Photo: John Autry; Styling: Mindi Shapiro Levine
Total time 27 mins
Yield 4 servings
Licorice and citrus notes highlight the sweetness of the scallops.

Ingredients

  • 2 large red grapefruit
  • 3 cups thinly sliced fennel bulb (about 1 medium)
  • 3/4 cup flat-leaf parsley leaves
  • 1 tablespoon extra-virgin olive oil, divided
  • 1/2 teaspoon kosher salt, divided
  • 1 1/2 pounds large sea scallops
  • 1/4 teaspoon freshly ground black pepper

Nutrition Information

  • calories 292
  • fat 5 g
  • satfat 0.6 g
  • monofat 2.6 g
  • polyfat 0.8 g
  • protein 27 g
  • carbohydrate 37.4 g
  • fiber 5.7 g
  • cholesterol 47 mg
  • iron 2 mg
  • sodium 507 mg
  • calcium 122 mg

How to Make It

  1. Over a bowl, peel and section grapefruit to measure 1 1/2 cups sections; squeeze membranes to extract 1/2 cup juice. Set juice aside. Combine grapefruit sections, fennel, and parsley in a medium bowl. Add 2 teaspoons oil and 1/4 teaspoon kosher salt; toss gently to combine. Heat remaining 1 teaspoon oil in a large nonstick skillet over medium-high heat. Sprinkle scallops with 1/4 teaspoon kosher salt and 1/4 teaspoon freshly ground black pepper. Add scallops to pan; cook for 2 minutes on each side or until desired degree of doneness.
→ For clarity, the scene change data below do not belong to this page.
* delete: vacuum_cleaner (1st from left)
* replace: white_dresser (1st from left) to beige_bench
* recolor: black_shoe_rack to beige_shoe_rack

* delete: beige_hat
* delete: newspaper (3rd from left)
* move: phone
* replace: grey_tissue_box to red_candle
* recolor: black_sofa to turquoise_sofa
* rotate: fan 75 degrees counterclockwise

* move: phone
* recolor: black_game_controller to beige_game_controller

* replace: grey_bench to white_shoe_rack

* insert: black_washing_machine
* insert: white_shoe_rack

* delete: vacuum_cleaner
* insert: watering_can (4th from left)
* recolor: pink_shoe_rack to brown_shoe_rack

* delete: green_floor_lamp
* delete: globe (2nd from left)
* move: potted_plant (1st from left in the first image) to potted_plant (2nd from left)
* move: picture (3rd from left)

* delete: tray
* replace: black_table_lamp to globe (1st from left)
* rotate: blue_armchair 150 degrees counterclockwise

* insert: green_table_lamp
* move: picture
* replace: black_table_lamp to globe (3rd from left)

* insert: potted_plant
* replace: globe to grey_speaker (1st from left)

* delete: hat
Remove scallops from pan; keep warm. Add reserved 1/2 cup juice to pan; cook until reduced to 1/4 cup (about 2 minutes). Remove from heat. Place 1 cup fennel mixture on each of 4 plates. Divide scallops evenly among plates; top each serving with 1 tablespoon reduced juice.